Calipered Kinematic Alignment Using Patient-Specific Instrumentation


Overview

This chapter reviews the history of patient-specific instrumentation (PSI) and then outlines the design rationale, surgical techniques, and results seen in kinematically aligned (KA) total knee arthroplasty (TKA). The goals of KA TKA are to (1) restore the native femoral and tibial articular surfaces, (2) restore the native knee and limb alignment, and (3) reestablish the native tibial compartment forces and laxities of the knee. Achieving KA with PSI is made possible using techniques and technologies developed over the past decade. Using an accurate and reliable PSI system, coupled with secondary caliper checks, enables successful kinematic balancing in every patient. PSI offers advantages in surgical precision, potentially improved operative time, and advanced preoperative planning. It also obviates the need for additional pinholes or intraoperative registration otherwise seen in navigated knee replacements.

History of patient-specific instrumentation

PSI for TKA has been available for over 10 years with often mixed results.

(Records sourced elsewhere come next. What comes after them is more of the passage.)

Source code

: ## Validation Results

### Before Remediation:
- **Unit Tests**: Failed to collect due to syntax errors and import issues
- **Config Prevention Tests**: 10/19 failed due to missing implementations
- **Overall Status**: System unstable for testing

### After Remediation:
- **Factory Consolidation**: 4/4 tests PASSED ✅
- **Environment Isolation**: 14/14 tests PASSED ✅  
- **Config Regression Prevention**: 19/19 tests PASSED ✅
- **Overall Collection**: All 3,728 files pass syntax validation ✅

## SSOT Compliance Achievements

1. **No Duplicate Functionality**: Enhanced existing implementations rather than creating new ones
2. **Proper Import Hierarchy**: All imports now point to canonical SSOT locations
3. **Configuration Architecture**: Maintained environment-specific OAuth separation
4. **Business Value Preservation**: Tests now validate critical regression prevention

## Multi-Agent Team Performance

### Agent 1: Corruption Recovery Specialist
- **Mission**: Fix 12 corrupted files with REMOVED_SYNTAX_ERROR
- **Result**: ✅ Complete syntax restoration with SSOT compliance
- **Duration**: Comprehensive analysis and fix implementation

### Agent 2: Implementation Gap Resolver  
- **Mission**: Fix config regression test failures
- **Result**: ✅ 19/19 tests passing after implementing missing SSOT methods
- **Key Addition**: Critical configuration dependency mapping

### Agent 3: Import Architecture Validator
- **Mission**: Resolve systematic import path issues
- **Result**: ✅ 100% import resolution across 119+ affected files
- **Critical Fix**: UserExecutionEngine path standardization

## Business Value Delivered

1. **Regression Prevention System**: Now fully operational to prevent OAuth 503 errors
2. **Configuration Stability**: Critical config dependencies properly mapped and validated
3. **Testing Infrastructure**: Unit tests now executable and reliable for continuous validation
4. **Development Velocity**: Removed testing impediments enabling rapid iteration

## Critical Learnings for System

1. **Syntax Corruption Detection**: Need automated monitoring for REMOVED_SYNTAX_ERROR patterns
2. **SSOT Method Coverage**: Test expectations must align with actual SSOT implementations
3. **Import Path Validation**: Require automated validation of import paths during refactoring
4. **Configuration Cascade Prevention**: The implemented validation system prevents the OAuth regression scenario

Many early versions of this technology relied on magnetic resonance imaging (MRI) modeling of the distal femur and proximal tibia. This yielded an inexact delineation between subchondral bone and cartilage. It also led to intraoperative uncertainty on the part of the surgeon during its application, because of a less reproducible positioning of the guide on cartilage. Furthermore, most early systems did not come with three-dimensional (3D) models of the distal femur and proximal tibia, etchings on the models, or the ability to attach extramedullary alignment rods to verify registration of the guide to the articular surface. In one instance, a manufacturer uses axial imaging of the knee in conjunction with standing full-length X-rays to properly align the hip-knee-ankle (HKA) axis. Flexion contractures of the knee and rotation of the limb make this type of system prone to error. Newer designs often use computed tomography (CT) scans for computer modeling, which has yielded greater predictability in its application once remaining cartilage is removed. , Studies have shown CT-scan modeling to be dimensionally more accurate than MRI. Nonetheless, the ultimate goals of any PSI system remain unchanged: allow preoperative planning, enhance surgical workflow, and increase precision and reproducibility.

Design rationale of modern patient-specific instrumentation systems

In designing the ideal PSI system, we must consider limitations of former versions. As many have failed to achieve the goals of accuracy and reliability, there have been numerous reports from authors who discourage the routine use of PSI during TKA. , Many of these unfavorable accounts relate to the inaccuracy of the underlying PSI system itself. It should be stressed that not all PSI systems are created equal. Unique limitations exist for each system that may not translate to other manufacturers. These inaccuracies can stem from a number of potential issues. However, based on our extensive experience, we have concluded that several factors can adversely affect the quality of the PSI product.

First, as alluded to previously, MRI-based PSI cutting blocks tend to be less accurate than CT-based ones. MRI scans are less accurate for determining joint line definition because cartilage margins can only be estimated, leading to potential reconstruction errors, cutting block mismatch, and lack of accuracy. MRI scans are also more expensive, require longer scan times, are more susceptible to patient motion artifact, and are often adversely affected by periarticular hardware. The MRI-based PSI blocks themselves rest on cartilaginous surfaces, which are inherently softer and less precise. Conversely, CT-based cutting blocks facilitate more reproducible positioning and bone resections once cartilage and synovium are surgically removed with Bovie cautery. In addition, large osteophytes and prominent bony landmarks can serve as contact points for accurate CT-based PSI block placement with minimal intersurgeon variability.

Second, the modern design advocated by the lead authors uses 3D-printed bone models. Exact replicas of the distal femur and proximal tibia are provided sterile to the surgeon for intraoperative use ( Fig. 6.1 ). These yield direct visualization of intended resections, angles, and component positions before making the actual bone cuts. The 3D models with etchings define contact points for cutting blocks. The intended resections can be confirmed visually on the bone and cross-referenced with the model. In addition, alignment slots exist for secondary check of accurate cutting block placement by adding extramedullary alignment rods. Therefore, in addition to the unambiguous registration of these guides to the bone, these resection etchings and alignment slots serve as secondary checks of planned resections, before actually completing the bone cuts.

Figure 6.1, Patient-specific three-dimensional bone models of the distal femur and proximal tibia, with their respective cutting blocks.